Он спросил, не удивил ли меня женским костюмом, и я ответила, что это давний обычай — ходить ряжеными после свадьбы — и ничего в этом странного нет. Есенин поинтересовался, где Сергей Николаевич, и, узнав, что тот сейчас в Кузьминском, обещал мне зайти к нам вечером. Но вечером Есенин к нам не пришел, и я его больше никогда не видела.
…В 1924–1925 годах Есенина можно было довольно часто встретить на ленинградских улицах и в редакции журнала «Звезда», где он публиковал свои поэмы и куда заходил, чтобы побеседовать с главным редактором журнала — И. М. Майским. А самого Есенина я незадолго до того слышал в битком набитом зале бывшей городской Думы на Невском, возле Гостиного двора, где состоялся вечер поэта.

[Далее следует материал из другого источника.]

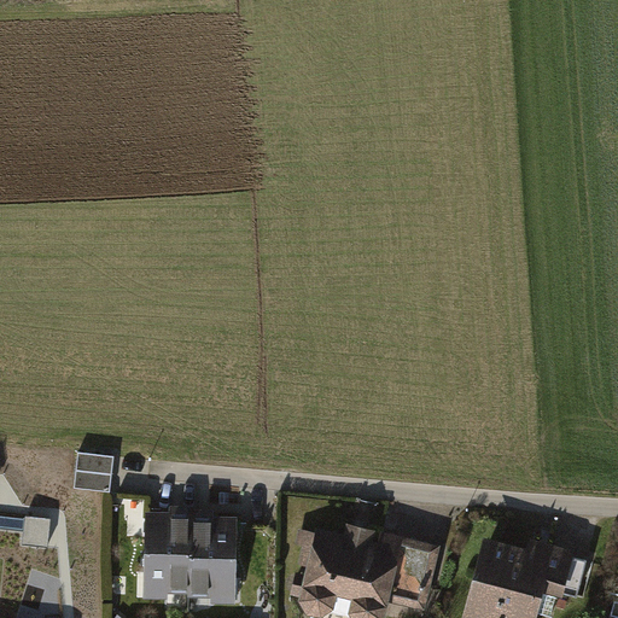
[(76,470),(112,473),(115,455),(79,452),(76,470)]
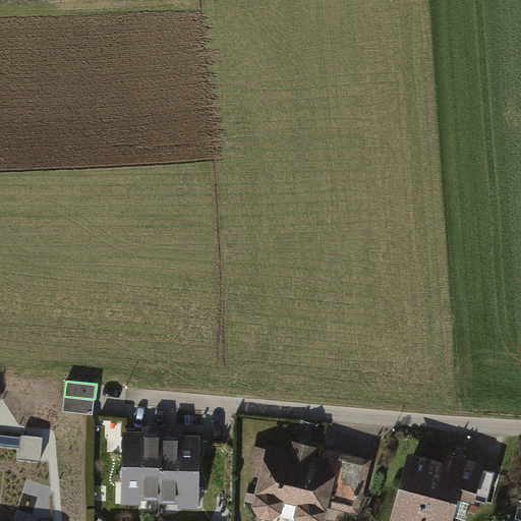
[(94,414),(95,399),(64,396),(63,411),(94,414)]
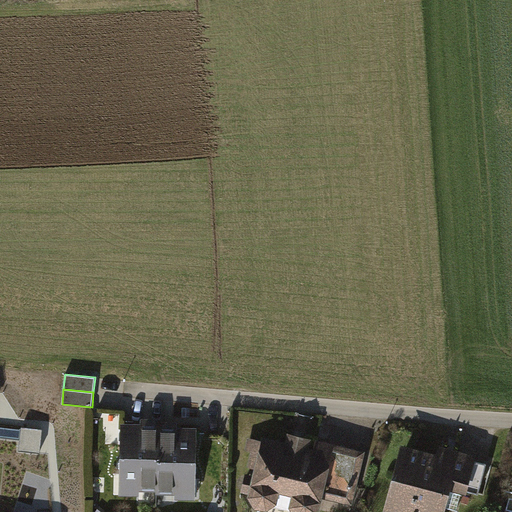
[(158,490),(159,429),(145,429),(124,428),(123,459),(119,463),(119,468),(123,472),(122,486),(157,487),(157,490),(158,490)]
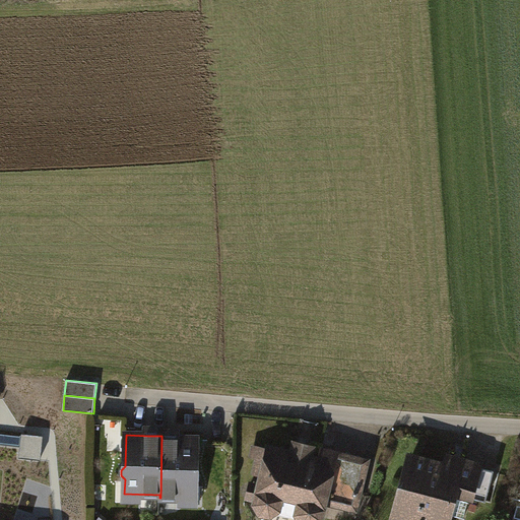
[(163,436),(161,436),(160,498),(196,498),(196,483),(200,479),(200,474),(196,470),(197,439),(177,439),(163,439),(163,436)]
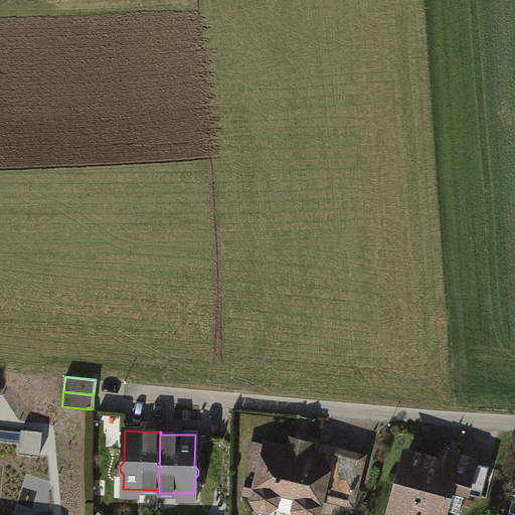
[(325,481),(355,488),(363,457),(319,446),(317,456),(267,444),(266,446),(251,442),(249,452),(264,456),(253,499),(258,507),(268,509),(266,514),(316,514),(317,514),(325,481)]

Но на этом вечере он выступал не один, как объявлялось в афише, а вместе со своими друзьями — ленинградскими имажинистами, почти никому не известными и еще почти ничего не создавшими в литературе.

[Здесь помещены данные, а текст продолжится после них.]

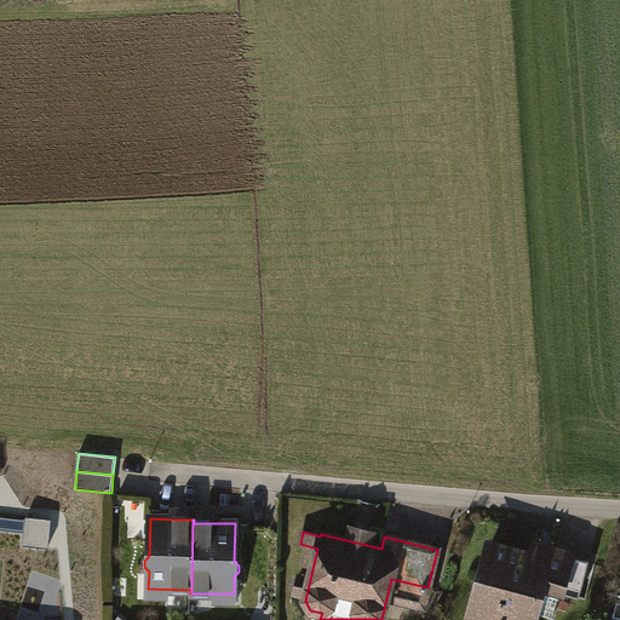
[(561,593),(579,598),(590,562),(556,554),(549,551),(546,562),(491,547),(482,577),(489,578),(487,587),(480,586),(470,619),(501,619),(503,619),(532,619),(534,613),(554,618),(560,593),(561,595),(561,593)]
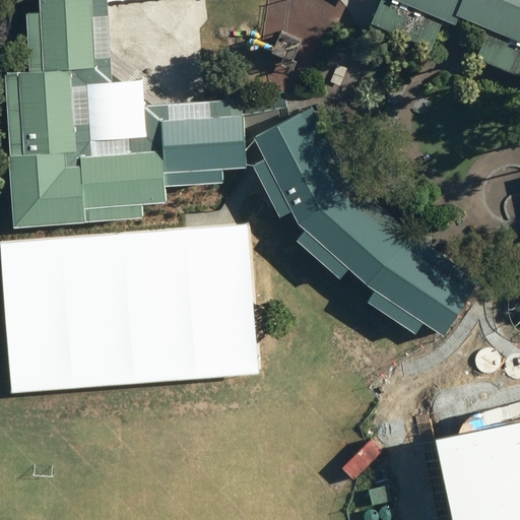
[(0,79),(0,102),(10,228),(144,217),(143,204),(160,202),(157,174),(244,167),(239,101),(140,109),(140,107),(138,81),(110,84),(103,0),(36,0),(38,24),(24,25),(28,77),(0,79)]
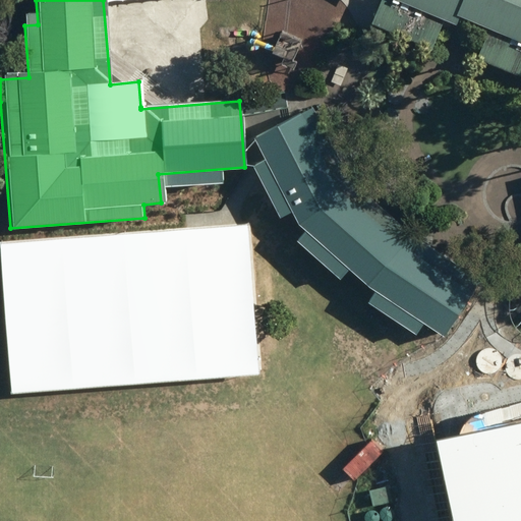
[(520,0),(375,0),(366,22),(426,47),(439,17),(449,22),(453,14),(483,27),(471,56),(520,76),(520,0)]
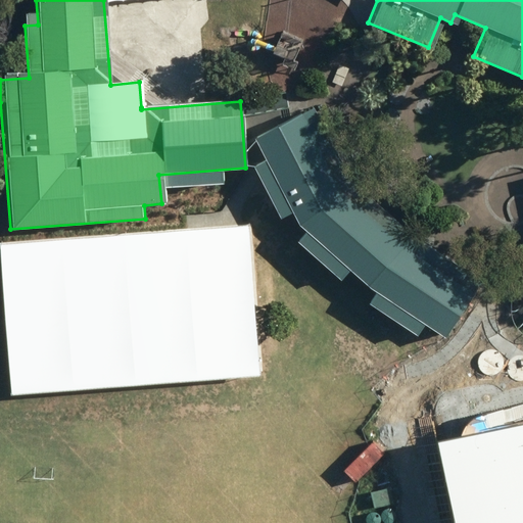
[(339,64),(333,81),(341,84),(347,66),(339,64)]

А Есенин начал выпускать их на трибуну одного за другим, но совсем не для того собралась аудитория, чтобы слушать их, что она и давала понять со всею очевидностью и определенностью, бросая в адрес выступавших острые замечания и язвительные реплики. Есенина это явно раздражало и сердило, он начал пререкаться с аудиторией, с теми, кто без каких-либо стеснений выражал свое недовольство происходящим, и мне казалось одно время, что вечер вот-вот может сорваться.
И вдруг с Есениным что-то произошло, он словно бы махнул рукой на бестолковый спор, завязавшийся между ним и некоторыми не слишком-то вежливыми слушателями, не желавшими выслушивать его спутников, сидящих в президиуме и часто выходивших на трибуну со своими стихами.